◆ ASSIGNED TASK: Your answer must be the records below, printed exactly.

──────── DATA TO USE ────────

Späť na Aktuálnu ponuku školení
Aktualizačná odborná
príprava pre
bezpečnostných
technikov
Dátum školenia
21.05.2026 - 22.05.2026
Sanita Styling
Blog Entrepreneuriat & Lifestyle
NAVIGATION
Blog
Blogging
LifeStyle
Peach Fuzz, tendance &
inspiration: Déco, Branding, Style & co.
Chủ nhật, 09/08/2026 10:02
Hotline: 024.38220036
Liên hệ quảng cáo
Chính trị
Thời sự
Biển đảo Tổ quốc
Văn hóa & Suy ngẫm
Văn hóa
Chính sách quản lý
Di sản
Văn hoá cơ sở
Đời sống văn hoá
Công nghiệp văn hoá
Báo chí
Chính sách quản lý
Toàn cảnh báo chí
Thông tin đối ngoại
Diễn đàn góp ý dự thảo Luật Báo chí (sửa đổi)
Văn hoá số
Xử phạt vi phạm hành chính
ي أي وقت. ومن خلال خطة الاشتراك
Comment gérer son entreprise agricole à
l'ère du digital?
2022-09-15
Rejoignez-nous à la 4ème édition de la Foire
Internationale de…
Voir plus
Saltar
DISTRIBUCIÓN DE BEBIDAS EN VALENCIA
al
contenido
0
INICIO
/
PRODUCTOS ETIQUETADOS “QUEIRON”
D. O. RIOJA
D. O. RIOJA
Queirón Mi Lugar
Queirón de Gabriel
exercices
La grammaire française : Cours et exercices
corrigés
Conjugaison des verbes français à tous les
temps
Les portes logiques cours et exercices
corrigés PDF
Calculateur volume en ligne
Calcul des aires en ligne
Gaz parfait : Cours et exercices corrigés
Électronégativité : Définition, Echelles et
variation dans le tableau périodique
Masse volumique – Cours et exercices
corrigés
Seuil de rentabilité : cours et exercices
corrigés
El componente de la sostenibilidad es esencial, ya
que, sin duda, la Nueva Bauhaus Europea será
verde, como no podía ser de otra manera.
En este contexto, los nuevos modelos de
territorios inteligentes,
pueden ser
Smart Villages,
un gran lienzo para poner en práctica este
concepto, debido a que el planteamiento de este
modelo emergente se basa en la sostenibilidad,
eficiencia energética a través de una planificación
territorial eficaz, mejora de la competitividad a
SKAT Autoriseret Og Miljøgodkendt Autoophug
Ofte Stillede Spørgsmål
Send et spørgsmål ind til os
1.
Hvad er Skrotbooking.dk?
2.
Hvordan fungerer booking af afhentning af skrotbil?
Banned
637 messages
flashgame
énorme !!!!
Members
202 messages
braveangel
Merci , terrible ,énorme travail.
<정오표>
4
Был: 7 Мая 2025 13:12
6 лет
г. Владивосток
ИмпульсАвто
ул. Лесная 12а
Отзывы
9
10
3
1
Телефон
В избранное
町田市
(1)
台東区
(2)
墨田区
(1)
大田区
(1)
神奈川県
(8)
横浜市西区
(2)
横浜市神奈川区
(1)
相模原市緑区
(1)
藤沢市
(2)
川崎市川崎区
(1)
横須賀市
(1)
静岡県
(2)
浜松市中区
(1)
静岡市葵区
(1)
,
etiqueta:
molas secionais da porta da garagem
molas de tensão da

────────

◆ SOLUTION TO THIS PROBLEM:
Späť na Aktuálnu ponuku školení
Aktualizačná odborná
príprava pre
bezpečnostných
technikov
Dátum školenia
21.05.2026 - 22.05.2026
Sanita Styling
Blog Entrepreneuriat & Lifestyle
NAVIGATION
Blog
Blogging
LifeStyle
Peach Fuzz, tendance &
inspiration: Déco, Branding, Style & co.
Chủ nhật, 09/08/2026 10:02
Hotline: 024.38220036
Liên hệ quảng cáo
Chính trị
Thời sự
Biển đảo Tổ quốc
Văn hóa & Suy ngẫm
Văn hóa
Chính sách quản lý
Di sản
Văn hoá cơ sở
Đời sống văn hoá
Công nghiệp văn hoá
Báo chí
Chính sách quản lý
Toàn cảnh báo chí
Thông tin đối ngoại
Diễn đàn góp ý dự thảo Luật Báo chí (sửa đổi)
Văn hoá số
Xử phạt vi phạm hành chính
ي أي وقت. ومن خلال خطة الاشتراك
Comment gérer son entreprise agricole à
l'ère du digital?
2022-09-15
Rejoignez-nous à la 4ème édition de la Foire
Internationale de…
Voir plus
Saltar
DISTRIBUCIÓN DE BEBIDAS EN VALENCIA
al
contenido
0
INICIO
/
PRODUCTOS ETIQUETADOS “QUEIRON”
D. O. RIOJA
D. O. RIOJA
Queirón Mi Lugar
Queirón de Gabriel
exercices
La grammaire française : Cours et exercices
corrigés
Conjugaison des verbes français à tous les
temps
Les portes logiques cours et exercices
corrigés PDF
Calculateur volume en ligne
Calcul des aires en ligne
Gaz parfait : Cours et exercices corrigés
Électronégativité : Définition, Echelles et
variation dans le tableau périodique
Masse volumique – Cours et exercices
corrigés
Seuil de rentabilité : cours et exercices
corrigés
El componente de la sostenibilidad es esencial, ya
que, sin duda, la Nueva Bauhaus Europea será
verde, como no podía ser de otra manera.
En este contexto, los nuevos modelos de
territorios inteligentes,
pueden ser
Smart Villages,
un gran lienzo para poner en práctica este
concepto, debido a que el planteamiento de este
modelo emergente se basa en la sostenibilidad,
eficiencia energética a través de una planificación
territorial eficaz, mejora de la competitividad a
SKAT Autoriseret Og Miljøgodkendt Autoophug
Ofte Stillede Spørgsmål
Send et spørgsmål ind til os
1.
Hvad er Skrotbooking.dk?
2.
Hvordan fungerer booking af afhentning af skrotbil?
Banned
637 messages
flashgame
énorme !!!!
Members
202 messages
braveangel
Merci , terrible ,énorme travail.
<정오표>
4
Был: 7 Мая 2025 13:12
6 лет
г. Владивосток
ИмпульсАвто
ул. Лесная 12а
Отзывы
9
10
3
1
Телефон
В избранное
町田市
(1)
台東区
(2)
墨田区
(1)
大田区
(1)
神奈川県
(8)
横浜市西区
(2)
横浜市神奈川区
(1)
相模原市緑区
(1)
藤沢市
(2)
川崎市川崎区
(1)
横須賀市
(1)
静岡県
(2)
浜松市中区
(1)
静岡市葵区
(1)
,
etiqueta:
molas secionais da porta da garagem
molas de tensão da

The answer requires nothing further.